The first Tiny Use Case undertaken within the JVMG was about Japanese visual novel games and their characters. Japanese Visual Novel Games are prose-heavy interactive experiences whose main goal is to win the affections of one or more characters. Visual novel games feature situations and interaction proper of Japanese anime and manga, which the player navigates by choosing which path to take through the narrative at specific points. These points are presented as choices between multiple options, each of which will steer the player towards one character or another, or even towards a failure state. The player progress towards a character’s affection through a series of narrative events, until physical intimacy is reached. When intimacy gets physical, it is usually represented in pornographic fashion, with situations proper of pornographic manga and anime.
Japanese Visual novel games present an interesting research object in the form of character design elements. within visual novel works, we can observe usage of moe, shōjo manga and BL (Boys Love) aesthetics as an integral part of the gamic experience.
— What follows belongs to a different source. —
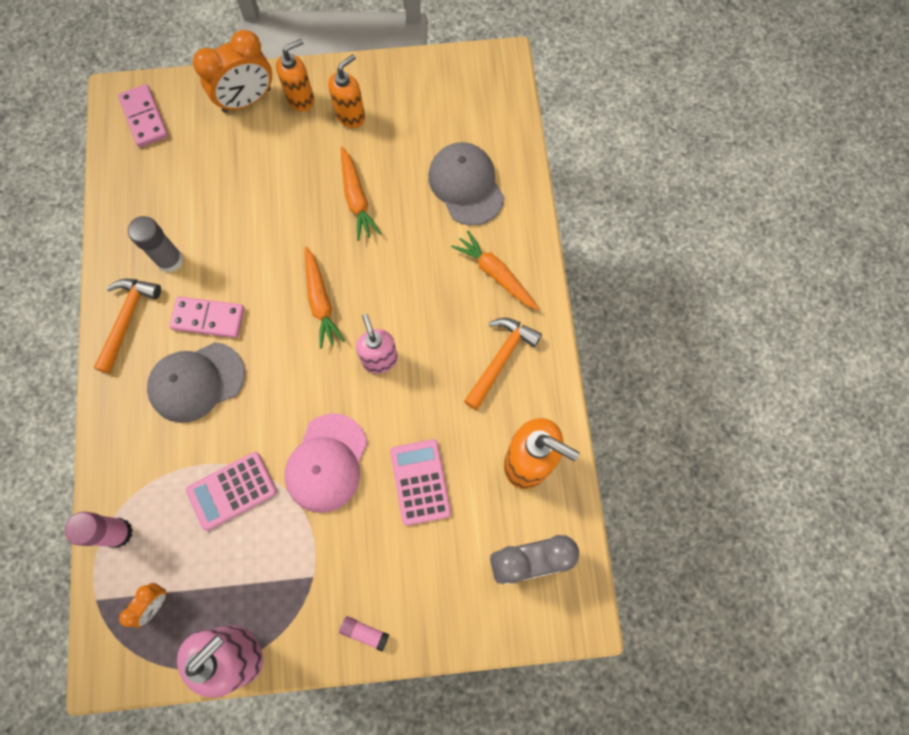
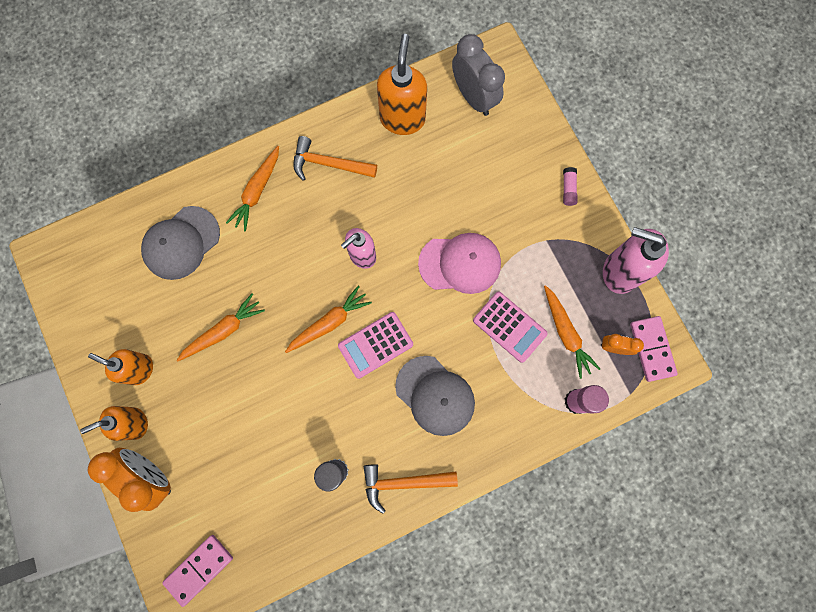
camera: 110 degrees left, 5 degrees up
(196, 553) = (566, 333): none -> orange carrot
(208, 318) = (377, 411): pink domino -> pink domino (652, 349)
(301, 99) = (135, 423): orange soap dispenser -> orange soap dispenser turned 60 degrees counterclockwise
(420, 482) = (447, 189): pink calculator -> pink calculator (375, 345)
In particular, character eyes and gazes are central to depiction of intimacy between characters. Do the eyes of visual novel characters code some patterned ways of relating to them? How can we employ the JVMG data gathering efforts to garner insights into the characters of visual novel games, especially regarding character eyes and gaze? Can we test this against knowledge from both the researchers and scholars in the field?
Following the success of our project launching workshop in July 2019, the work on processing community databases started in earnest (you can read about the technical details of the process in relation to ontology creation and data transformation). By November 2019, we were ready to start examining the data and our infrastructure through the lens of exploratory research.
We decided to adopt the Tiny Use Case workflow methodology to have a number of short-term research projects that would be substantial enough to generate meaningful and interesting results in their own right, but would be compact enough to provide an ongoing stream of feedback on issues with the database, the project infrastructure, and researcher needs. Since each Tiny Use Case is only 3-4 months long, it provides us with an excellent tool for assessing our progress and for uncovering newer issues, as each TUC has a different focus and somewhat different requirements.
The term Tiny Use Case, or TUC for short, was coined by the diggr (Databased Infrastructure for Global Games Culture Research) research project team. A detailed description of this workflow methodology can be found in their paper With small steps to the big picture: A method and tool negotiation workflow (Freybe, Rämisch and Hoffmann 2019).
Taking their inspiration from agile software development principles, the Tiny Use Case workflow was created to handle the needs of a complex research project that required the meshing of expertise from very different disciplinary backgrounds and involved a high level of uncertainty regarding the types of challenges that would emerge in the course of the project. By working through a series of three to four month long Tiny Use Cases the diggr team was able to leverage a similar cycle of continuous incremental innovations and assessments that is one of the main strengths of agile approaches.